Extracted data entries
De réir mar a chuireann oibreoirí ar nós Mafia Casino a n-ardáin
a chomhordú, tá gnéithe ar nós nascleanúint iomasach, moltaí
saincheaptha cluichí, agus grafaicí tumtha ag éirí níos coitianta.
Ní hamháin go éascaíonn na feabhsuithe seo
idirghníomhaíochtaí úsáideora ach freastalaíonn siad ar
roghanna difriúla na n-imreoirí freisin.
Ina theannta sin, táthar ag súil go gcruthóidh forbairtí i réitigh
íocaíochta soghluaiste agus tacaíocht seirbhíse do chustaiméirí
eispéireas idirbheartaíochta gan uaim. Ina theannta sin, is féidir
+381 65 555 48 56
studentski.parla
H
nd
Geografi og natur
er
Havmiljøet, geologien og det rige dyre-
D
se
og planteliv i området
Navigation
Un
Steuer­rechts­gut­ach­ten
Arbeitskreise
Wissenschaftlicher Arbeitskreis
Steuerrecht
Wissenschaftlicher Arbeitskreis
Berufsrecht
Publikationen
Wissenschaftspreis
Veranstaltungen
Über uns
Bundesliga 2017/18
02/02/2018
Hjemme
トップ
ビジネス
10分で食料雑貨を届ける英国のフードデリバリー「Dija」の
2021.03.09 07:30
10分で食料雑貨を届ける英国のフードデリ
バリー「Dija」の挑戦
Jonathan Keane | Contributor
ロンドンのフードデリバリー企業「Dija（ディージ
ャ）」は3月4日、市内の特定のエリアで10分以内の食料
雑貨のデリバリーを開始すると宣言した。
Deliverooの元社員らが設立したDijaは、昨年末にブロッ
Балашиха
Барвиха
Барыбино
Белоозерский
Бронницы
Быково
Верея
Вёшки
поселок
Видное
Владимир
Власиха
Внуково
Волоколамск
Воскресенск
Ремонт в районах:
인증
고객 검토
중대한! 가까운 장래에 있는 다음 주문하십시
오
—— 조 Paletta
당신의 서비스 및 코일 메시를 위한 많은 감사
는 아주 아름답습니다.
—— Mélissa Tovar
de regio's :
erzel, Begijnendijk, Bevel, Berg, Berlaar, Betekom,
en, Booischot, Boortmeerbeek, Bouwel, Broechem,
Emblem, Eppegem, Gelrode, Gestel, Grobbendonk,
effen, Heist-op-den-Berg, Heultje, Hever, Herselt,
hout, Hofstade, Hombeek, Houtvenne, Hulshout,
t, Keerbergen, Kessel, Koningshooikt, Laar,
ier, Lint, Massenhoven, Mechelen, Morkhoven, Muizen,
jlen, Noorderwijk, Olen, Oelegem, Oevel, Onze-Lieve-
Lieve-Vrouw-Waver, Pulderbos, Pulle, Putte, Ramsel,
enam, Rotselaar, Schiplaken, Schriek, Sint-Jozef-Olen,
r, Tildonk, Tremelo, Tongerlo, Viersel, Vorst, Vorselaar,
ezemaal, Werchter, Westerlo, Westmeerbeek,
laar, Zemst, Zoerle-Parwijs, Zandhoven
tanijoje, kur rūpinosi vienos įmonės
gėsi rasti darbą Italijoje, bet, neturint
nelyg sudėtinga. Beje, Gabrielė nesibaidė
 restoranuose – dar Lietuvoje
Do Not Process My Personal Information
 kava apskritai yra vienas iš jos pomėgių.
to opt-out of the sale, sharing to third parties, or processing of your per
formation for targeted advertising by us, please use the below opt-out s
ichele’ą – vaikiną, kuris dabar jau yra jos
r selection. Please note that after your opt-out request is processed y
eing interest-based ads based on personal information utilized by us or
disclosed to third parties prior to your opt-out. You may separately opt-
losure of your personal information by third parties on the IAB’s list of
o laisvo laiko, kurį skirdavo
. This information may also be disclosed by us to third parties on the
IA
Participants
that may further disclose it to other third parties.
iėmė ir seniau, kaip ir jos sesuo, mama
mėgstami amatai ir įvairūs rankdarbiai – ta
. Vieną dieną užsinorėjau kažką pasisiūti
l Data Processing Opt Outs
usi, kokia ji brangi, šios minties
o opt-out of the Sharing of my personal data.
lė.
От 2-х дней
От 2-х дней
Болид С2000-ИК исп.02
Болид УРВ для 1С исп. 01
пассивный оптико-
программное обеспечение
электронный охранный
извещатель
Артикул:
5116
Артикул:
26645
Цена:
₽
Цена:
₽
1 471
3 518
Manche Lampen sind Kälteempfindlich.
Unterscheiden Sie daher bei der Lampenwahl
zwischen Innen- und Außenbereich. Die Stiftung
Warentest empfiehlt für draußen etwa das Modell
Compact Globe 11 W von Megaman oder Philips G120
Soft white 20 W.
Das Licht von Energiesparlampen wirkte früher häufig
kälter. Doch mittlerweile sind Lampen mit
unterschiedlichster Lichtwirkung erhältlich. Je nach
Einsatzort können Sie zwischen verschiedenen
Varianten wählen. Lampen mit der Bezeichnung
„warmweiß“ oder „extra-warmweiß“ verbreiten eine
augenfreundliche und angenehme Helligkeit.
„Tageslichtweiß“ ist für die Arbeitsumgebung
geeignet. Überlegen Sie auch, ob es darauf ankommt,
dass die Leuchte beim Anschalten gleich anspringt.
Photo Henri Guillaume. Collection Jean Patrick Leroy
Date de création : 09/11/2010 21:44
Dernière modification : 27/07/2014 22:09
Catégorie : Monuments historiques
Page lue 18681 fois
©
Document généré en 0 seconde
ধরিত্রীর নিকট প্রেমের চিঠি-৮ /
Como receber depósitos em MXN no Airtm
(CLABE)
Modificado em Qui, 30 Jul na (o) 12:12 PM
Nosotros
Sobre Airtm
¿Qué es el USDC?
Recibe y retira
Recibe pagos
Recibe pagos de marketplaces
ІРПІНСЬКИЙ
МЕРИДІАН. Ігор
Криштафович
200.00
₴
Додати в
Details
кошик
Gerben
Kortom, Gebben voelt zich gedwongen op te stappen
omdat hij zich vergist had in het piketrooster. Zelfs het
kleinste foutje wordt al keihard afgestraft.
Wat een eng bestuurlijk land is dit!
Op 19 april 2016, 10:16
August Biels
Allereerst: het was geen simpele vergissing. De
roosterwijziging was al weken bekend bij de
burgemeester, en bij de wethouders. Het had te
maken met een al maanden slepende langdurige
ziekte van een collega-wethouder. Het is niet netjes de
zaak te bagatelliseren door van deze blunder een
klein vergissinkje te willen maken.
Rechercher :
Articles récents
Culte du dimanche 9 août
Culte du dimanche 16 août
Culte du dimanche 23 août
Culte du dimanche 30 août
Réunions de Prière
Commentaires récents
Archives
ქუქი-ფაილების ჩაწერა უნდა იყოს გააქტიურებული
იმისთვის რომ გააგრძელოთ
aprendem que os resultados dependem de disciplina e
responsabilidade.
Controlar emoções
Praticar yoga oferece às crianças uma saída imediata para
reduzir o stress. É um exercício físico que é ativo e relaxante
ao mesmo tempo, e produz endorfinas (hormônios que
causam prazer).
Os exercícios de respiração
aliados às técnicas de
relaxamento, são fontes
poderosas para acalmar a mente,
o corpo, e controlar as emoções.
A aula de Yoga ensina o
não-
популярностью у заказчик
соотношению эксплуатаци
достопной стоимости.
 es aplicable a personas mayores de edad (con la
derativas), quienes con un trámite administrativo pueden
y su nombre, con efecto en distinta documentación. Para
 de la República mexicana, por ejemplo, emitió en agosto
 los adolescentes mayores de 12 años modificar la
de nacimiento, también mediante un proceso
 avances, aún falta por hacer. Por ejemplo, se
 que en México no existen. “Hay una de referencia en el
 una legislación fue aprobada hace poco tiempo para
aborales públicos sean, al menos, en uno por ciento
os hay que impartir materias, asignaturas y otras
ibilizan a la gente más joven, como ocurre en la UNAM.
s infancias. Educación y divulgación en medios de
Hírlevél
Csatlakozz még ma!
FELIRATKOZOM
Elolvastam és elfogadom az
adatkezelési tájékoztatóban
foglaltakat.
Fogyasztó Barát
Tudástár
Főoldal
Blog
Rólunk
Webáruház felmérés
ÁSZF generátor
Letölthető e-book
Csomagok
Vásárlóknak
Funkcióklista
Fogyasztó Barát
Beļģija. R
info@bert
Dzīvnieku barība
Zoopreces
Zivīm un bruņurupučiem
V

Instruction
Print the lines above from the one with "ziekte van een" through the one with "aprendem que os", both included, exactly as written and nothing more.

Result below
ziekte van een collega-wethouder. Het is niet netjes de
zaak te bagatelliseren door van deze blunder een
klein vergissinkje te willen maken.
Rechercher :
Articles récents
Culte du dimanche 9 août
Culte du dimanche 16 août
Culte du dimanche 23 août
Culte du dimanche 30 août
Réunions de Prière
Commentaires récents
Archives
ქუქი-ფაილების ჩაწერა უნდა იყოს გააქტიურებული
იმისთვის რომ გააგრძელოთ
aprendem que os resultados dependem de disciplina e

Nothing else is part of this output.